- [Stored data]
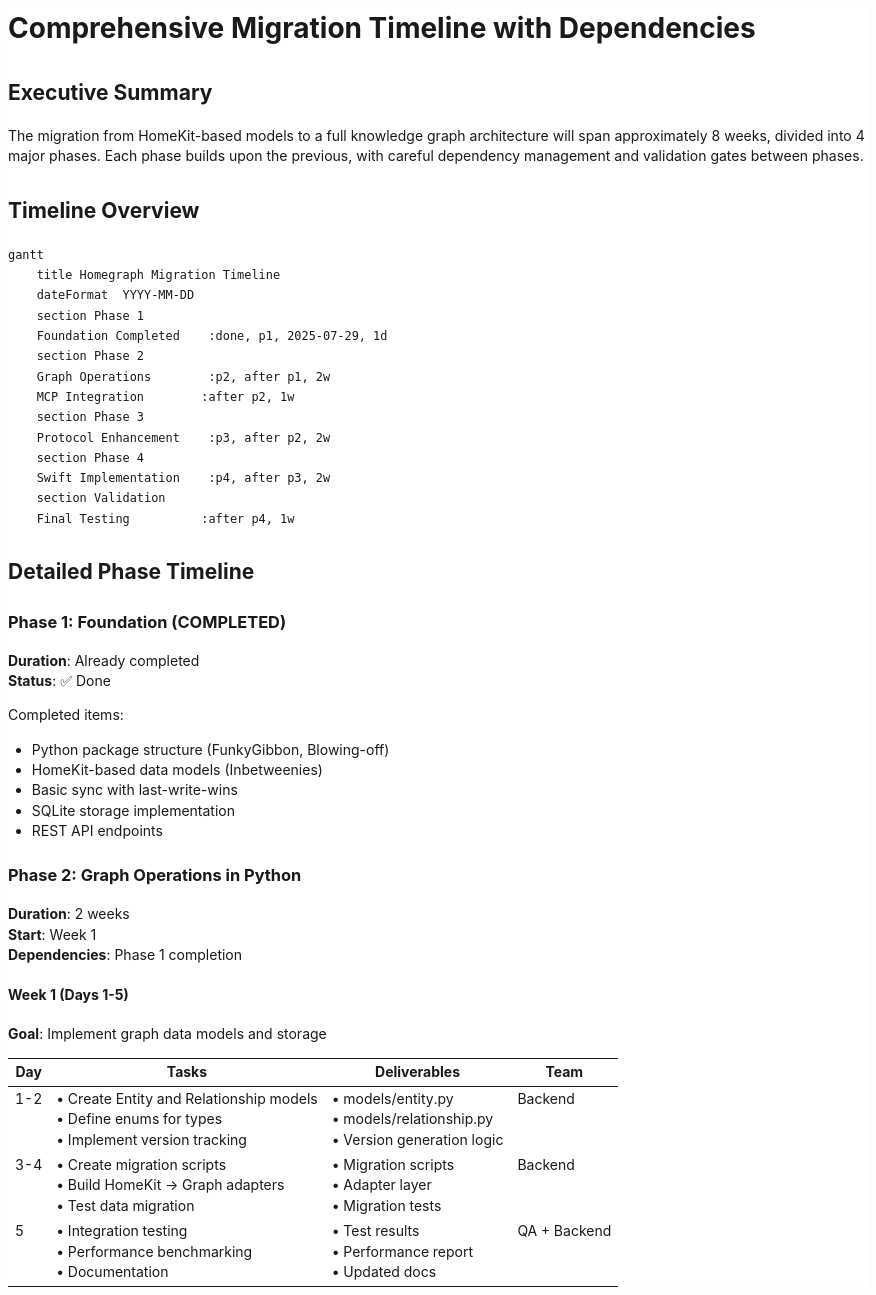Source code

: # Comprehensive Migration Timeline with Dependencies

## Executive Summary

The migration from HomeKit-based models to a full knowledge graph architecture will span approximately 8 weeks, divided into 4 major phases. Each phase builds upon the previous, with careful dependency management and validation gates between phases.

## Timeline Overview

```mermaid
gantt
    title Homegraph Migration Timeline
    dateFormat  YYYY-MM-DD
    section Phase 1
    Foundation Completed    :done, p1, 2025-07-29, 1d
    section Phase 2
    Graph Operations        :p2, after p1, 2w
    MCP Integration        :after p2, 1w
    section Phase 3
    Protocol Enhancement    :p3, after p2, 2w
    section Phase 4
    Swift Implementation    :p4, after p3, 2w
    section Validation
    Final Testing          :after p4, 1w
```

## Detailed Phase Timeline

### Phase 1: Foundation (COMPLETED)
**Duration**: Already completed  
**Status**: ✅ Done

Completed items:
- Python package structure (FunkyGibbon, Blowing-off)
- HomeKit-based data models (Inbetweenies)
- Basic sync with last-write-wins
- SQLite storage implementation
- REST API endpoints

### Phase 2: Graph Operations in Python
**Duration**: 2 weeks  
**Start**: Week 1  
**Dependencies**: Phase 1 completion

#### Week 1 (Days 1-5)
**Goal**: Implement graph data models and storage

| Day | Tasks | Deliverables | Team |
|-----|-------|--------------|------|
| 1-2 | • Create Entity and Relationship models<br>• Define enums for types<br>• Implement version tracking | • models/entity.py<br>• models/relationship.py<br>• Version generation logic | Backend |
| 3-4 | • Create migration scripts<br>• Build HomeKit → Graph adapters<br>• Test data migration | • Migration scripts<br>• Adapter layer<br>• Migration tests | Backend |
| 5 | • Integration testing<br>• Performance benchmarking<br>• Documentation | • Test results<br>• Performance report<br>• Updated docs | QA + Backend |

- [What is being asked] What is needed is an exact copy of the lines from the one containing "models and storage" through the last line of the records, and nothing else.

- [Result of the task]
**Goal**: Implement graph data models and storage

| Day | Tasks | Deliverables | Team |
|-----|-------|--------------|------|
| 1-2 | • Create Entity and Relationship models<br>• Define enums for types<br>• Implement version tracking | • models/entity.py<br>• models/relationship.py<br>• Version generation logic | Backend |
| 3-4 | • Create migration scripts<br>• Build HomeKit → Graph adapters<br>• Test data migration | • Migration scripts<br>• Adapter layer<br>• Migration tests | Backend |
| 5 | • Integration testing<br>• Performance benchmarking<br>• Documentation | • Test results<br>• Performance report<br>• Updated docs | QA + Backend |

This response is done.